- Maintain consistency of messaging, offers and experience for repeat site visitors
- Use Optimizely Web and Full Stack together to drive better results
Optimizely Web and Full Stack products share a common infrastructure and certain resources, such as Stats Engine and Program Management. However, the two products are often used independently of each other by different teams in an organization.
Optimizely Web is typically used by marketing teams to drive higher conversion, increase lead flow, and boost engagement. By contrast, Full Stack is usually used by product teams to improve the user experience across all digital platforms.
Despite these differences, there are times when you might want to run an experiment across both platforms. Doing so can keep messaging, offers, and experiences consistent for any users in a targeted audience after they are bucketed into a variation.
This article will explain how you can use Web and Full Stack in tandem to ensure your experiments don't contradict each other or confuse users with inconsistent experiences.
One example is displaying consistent pricing and packaging offers throughout the acquisition and trial process. Marketing might want to experiment with some packaged configurations for a particular vertical. Once a user has seen a particular packaged offer, they must continue to see it throughout the rest of their interactions with the site, even when they move to the trial phase and the subsequent conversion process.
Another use case is mutually exclusive experiments between Web and Full Stack: i.e. if a user is in Experiment A in Web, then they cannot be in Experiment B in Full Stack, or vice versa.
Example: Consistent pricing and packaging across Web and Full Stack
Let's look at an example where you test two competing pricing and packaging offers against each other:
Pricing and packaging offer A: Support Enterprise @ $99/agent/month + 6 months free guide
Pricing and packaging offer B: Support Enterprise @ $89/agent/month
In this example, User X sees offer A. They continue to see offer A on any subsequent visits. On the third visit, they decide to start a free trial. After they sign up, Optimizely tags them as members of the offer A group. Any future interactions or experiments in Full Stack must continue to use the offer A pricing and packaging.

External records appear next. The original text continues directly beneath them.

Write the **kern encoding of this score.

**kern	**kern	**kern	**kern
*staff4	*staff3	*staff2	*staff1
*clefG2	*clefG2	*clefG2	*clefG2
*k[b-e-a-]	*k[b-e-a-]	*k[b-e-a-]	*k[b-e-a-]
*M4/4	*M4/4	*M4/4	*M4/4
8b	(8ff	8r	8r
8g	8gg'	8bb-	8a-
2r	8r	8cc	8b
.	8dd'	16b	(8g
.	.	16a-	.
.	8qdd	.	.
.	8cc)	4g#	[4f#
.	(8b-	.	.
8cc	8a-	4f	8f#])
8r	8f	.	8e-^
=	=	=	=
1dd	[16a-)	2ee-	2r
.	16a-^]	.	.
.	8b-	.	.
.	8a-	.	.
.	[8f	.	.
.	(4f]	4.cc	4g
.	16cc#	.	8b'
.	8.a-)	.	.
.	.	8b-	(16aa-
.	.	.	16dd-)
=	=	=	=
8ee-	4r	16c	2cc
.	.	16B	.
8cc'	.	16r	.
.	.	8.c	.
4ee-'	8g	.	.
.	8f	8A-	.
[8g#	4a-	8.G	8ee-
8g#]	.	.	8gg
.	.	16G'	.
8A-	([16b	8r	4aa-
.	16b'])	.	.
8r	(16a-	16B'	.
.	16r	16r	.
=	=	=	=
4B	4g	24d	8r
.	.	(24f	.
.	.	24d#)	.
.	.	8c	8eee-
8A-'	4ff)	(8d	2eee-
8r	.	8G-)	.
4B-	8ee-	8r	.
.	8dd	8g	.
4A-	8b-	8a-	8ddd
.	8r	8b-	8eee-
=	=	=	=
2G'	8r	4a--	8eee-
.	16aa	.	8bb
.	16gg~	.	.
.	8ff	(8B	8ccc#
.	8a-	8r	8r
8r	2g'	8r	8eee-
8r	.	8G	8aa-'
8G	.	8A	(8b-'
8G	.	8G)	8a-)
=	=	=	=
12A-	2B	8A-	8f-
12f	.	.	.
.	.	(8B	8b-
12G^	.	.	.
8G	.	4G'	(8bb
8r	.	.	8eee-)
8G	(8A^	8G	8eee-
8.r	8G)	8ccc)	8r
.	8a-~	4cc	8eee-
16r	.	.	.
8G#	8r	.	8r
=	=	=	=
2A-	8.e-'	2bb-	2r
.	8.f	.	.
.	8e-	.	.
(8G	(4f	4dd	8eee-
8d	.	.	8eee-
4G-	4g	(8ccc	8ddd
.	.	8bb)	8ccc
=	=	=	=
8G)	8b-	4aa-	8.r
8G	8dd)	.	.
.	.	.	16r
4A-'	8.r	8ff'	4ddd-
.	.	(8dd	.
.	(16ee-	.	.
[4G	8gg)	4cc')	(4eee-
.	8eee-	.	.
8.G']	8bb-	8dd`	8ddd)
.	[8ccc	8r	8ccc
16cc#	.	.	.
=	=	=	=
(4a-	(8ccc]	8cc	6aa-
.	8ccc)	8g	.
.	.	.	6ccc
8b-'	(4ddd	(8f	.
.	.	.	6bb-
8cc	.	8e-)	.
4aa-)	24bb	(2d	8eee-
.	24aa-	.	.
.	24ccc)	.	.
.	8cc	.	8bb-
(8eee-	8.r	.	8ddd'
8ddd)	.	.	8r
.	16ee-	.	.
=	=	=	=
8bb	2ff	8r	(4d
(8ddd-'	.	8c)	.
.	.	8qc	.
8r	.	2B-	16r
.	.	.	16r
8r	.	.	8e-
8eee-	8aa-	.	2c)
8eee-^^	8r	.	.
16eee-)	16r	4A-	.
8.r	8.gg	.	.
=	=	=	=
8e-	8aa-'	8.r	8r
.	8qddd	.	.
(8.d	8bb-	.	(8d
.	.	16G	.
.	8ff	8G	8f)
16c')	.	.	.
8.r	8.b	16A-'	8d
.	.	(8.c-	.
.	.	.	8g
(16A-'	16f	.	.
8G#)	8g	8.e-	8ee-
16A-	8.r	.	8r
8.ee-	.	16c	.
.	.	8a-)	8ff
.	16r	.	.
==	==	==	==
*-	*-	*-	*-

While User X is on the website, Optimizely uses a cookie to track which bucket they are in and which offer they will see. On their third visit, they decide to sign-up for a free trial (shown in the graphic above as step 1). At that point, the variation ID is captured as an attribute in the user object that is created during the signup process (2). This attribute can then be referenced by any subsequent Full Stack experiments through audience targeting (3) to ensure that the user still sees packaging and pricing information for offer A.
For example, if the Checkout team wants to experiment with two different checkout flows, User X will always see offer A, regardless of which checkout flow they see. When the user converts to a paid customer, the initial offer (offer A) and Full Stack checkout variation (A.A) are recorded (4).